Find how many lines below hold "shoulder", then state that number by itself.

Data in this exercise Block Start

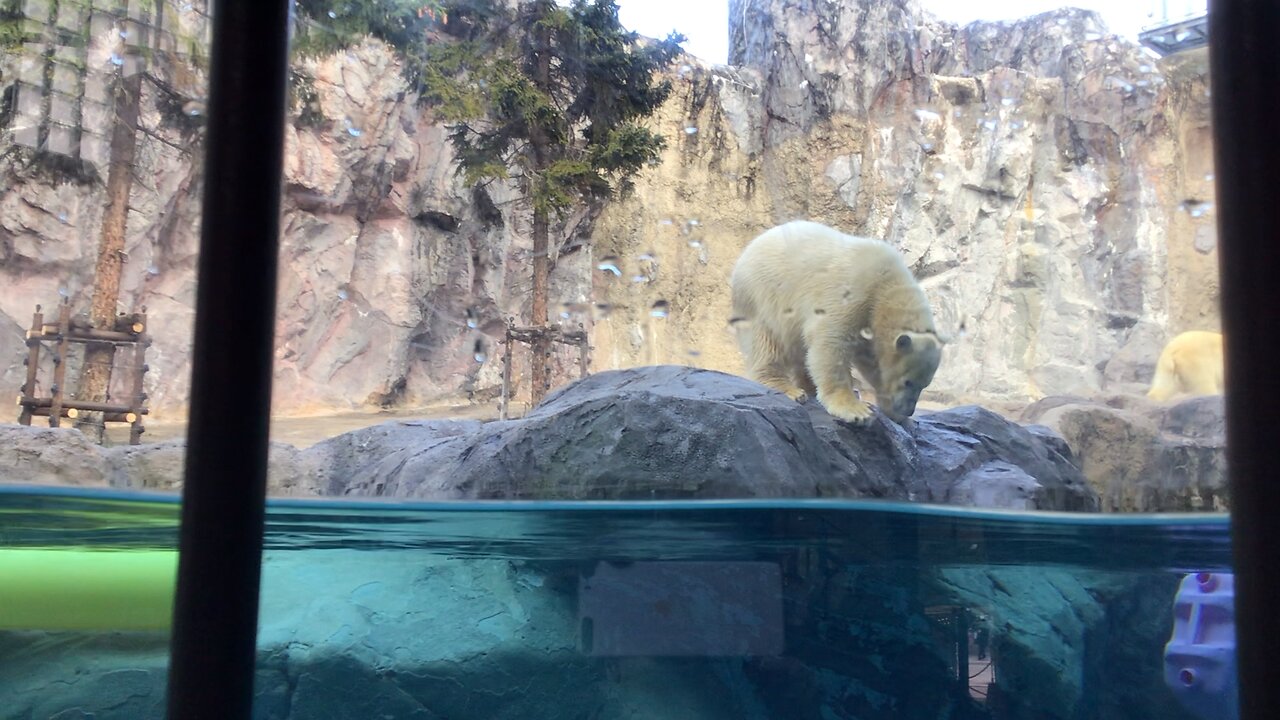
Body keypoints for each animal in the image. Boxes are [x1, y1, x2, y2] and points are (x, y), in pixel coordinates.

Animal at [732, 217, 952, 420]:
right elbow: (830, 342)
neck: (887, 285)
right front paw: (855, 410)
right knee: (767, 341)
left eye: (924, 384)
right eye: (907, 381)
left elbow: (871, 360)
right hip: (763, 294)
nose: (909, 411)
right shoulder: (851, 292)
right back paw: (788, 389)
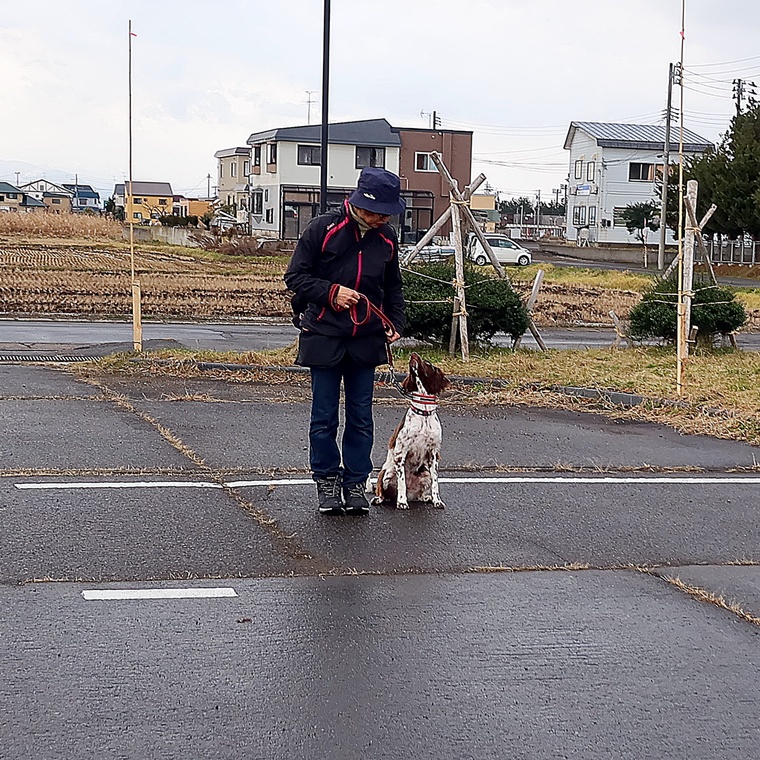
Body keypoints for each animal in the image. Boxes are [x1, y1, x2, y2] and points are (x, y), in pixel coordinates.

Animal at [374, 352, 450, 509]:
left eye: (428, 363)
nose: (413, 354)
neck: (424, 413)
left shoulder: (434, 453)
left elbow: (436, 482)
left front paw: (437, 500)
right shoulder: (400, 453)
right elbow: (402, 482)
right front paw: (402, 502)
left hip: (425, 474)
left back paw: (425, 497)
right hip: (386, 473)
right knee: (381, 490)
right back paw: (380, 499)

Data in this exercise Block End
Data in this exercise Block Start

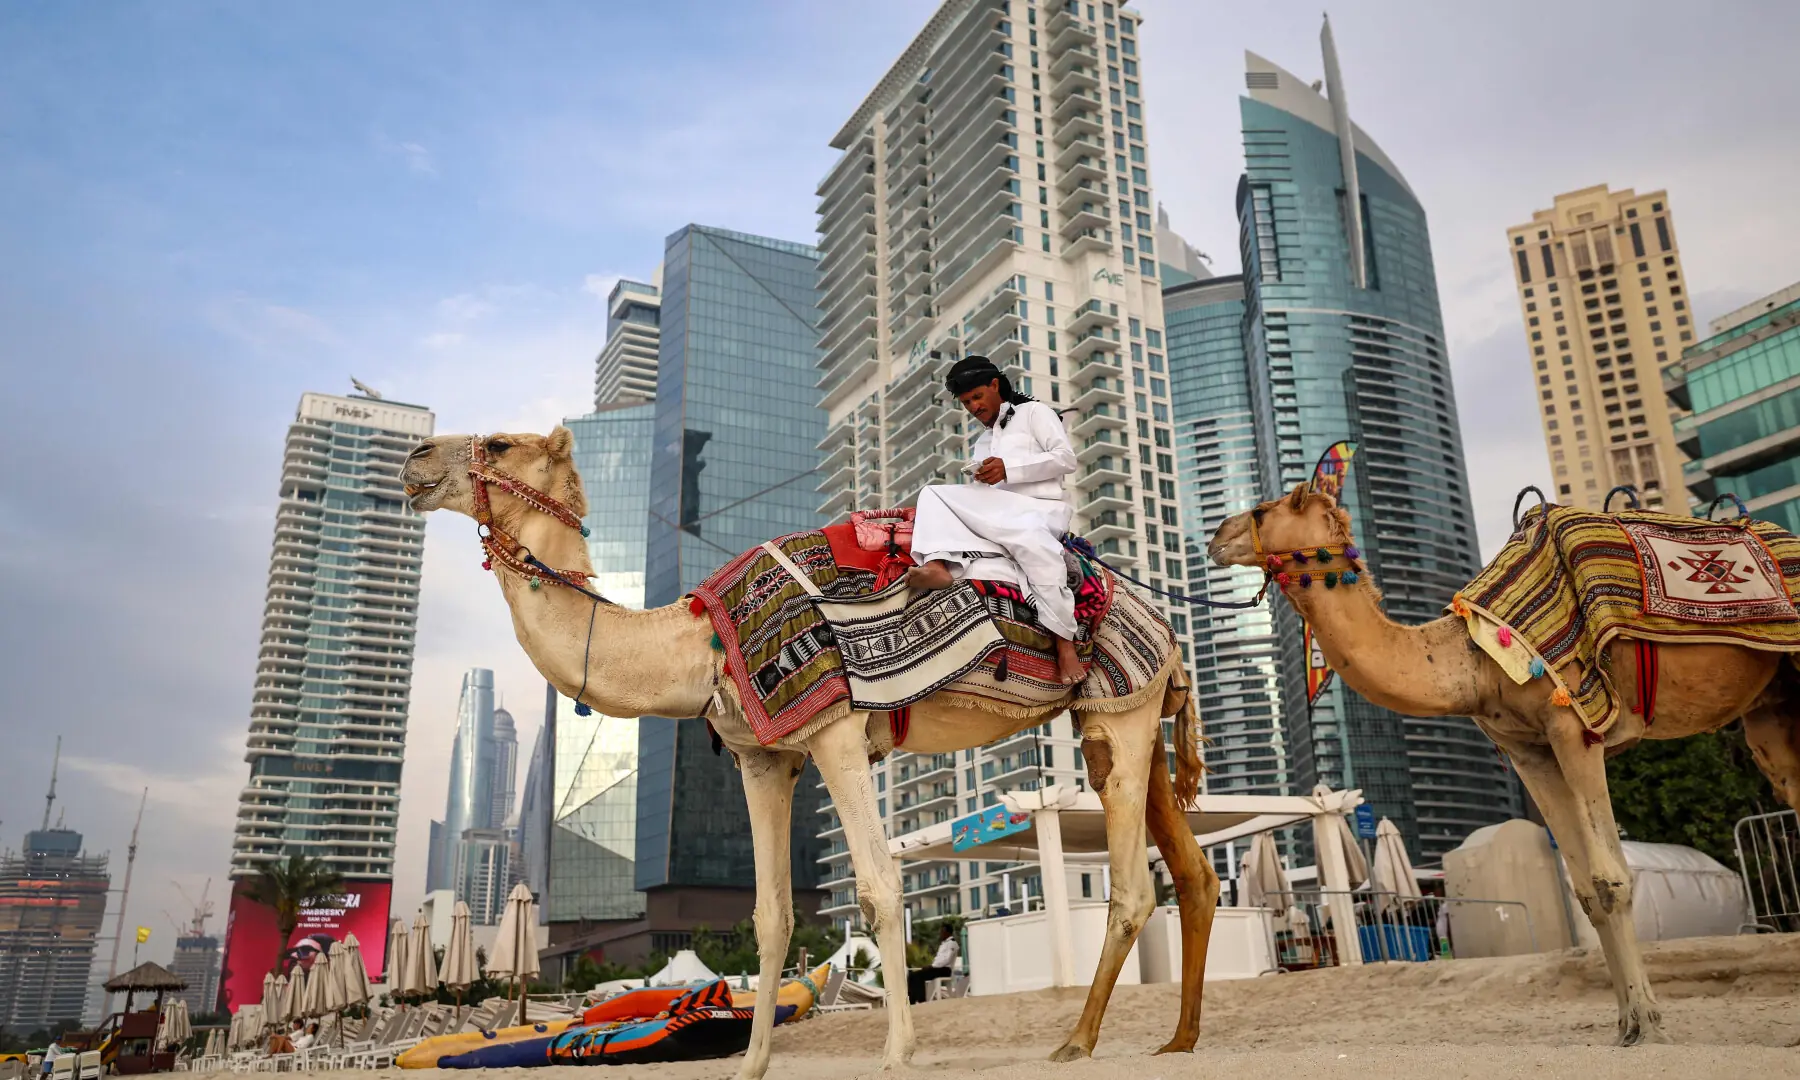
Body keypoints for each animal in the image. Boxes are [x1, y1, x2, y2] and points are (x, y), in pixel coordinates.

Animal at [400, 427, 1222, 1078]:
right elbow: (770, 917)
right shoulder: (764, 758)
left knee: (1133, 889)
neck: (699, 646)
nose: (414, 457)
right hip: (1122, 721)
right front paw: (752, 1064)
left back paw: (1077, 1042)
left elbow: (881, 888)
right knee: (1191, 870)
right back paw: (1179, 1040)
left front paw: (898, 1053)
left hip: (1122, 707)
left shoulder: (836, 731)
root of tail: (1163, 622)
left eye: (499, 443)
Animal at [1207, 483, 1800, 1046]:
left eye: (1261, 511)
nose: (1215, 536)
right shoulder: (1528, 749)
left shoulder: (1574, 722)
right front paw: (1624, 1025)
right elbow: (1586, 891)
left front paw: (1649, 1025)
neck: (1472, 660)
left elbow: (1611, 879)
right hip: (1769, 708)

Data in this exercise Block End
Data in this exercise Block Start

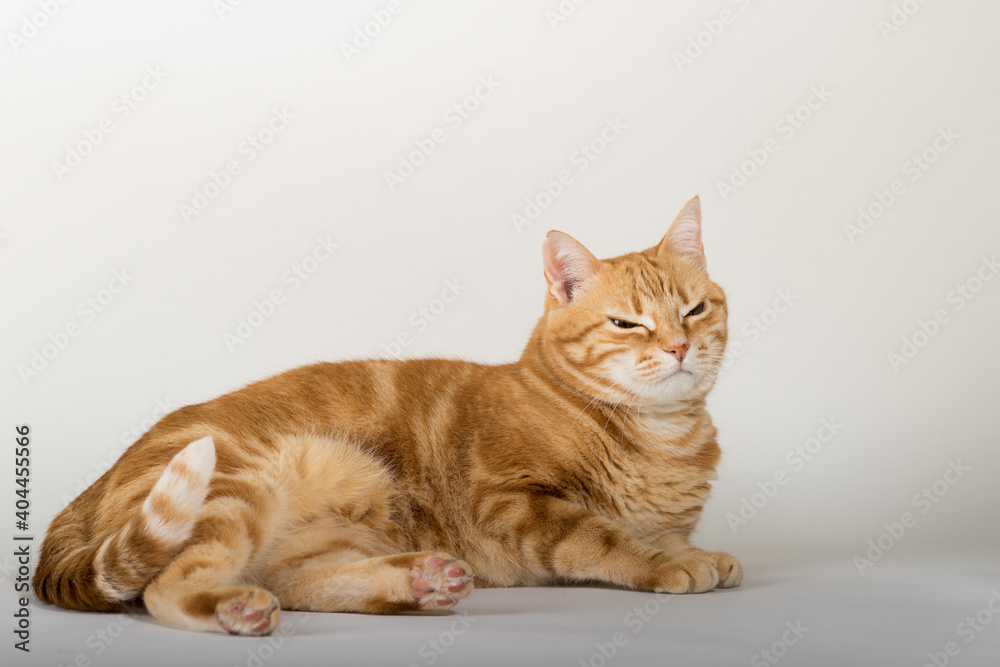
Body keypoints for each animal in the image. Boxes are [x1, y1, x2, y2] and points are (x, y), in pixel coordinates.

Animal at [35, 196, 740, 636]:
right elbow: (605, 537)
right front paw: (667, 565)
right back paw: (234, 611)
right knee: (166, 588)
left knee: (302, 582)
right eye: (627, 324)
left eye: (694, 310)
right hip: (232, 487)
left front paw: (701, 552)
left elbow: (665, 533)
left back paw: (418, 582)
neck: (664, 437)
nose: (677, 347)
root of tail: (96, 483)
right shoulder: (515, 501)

Data in this exercise Block End

Reply ▸
8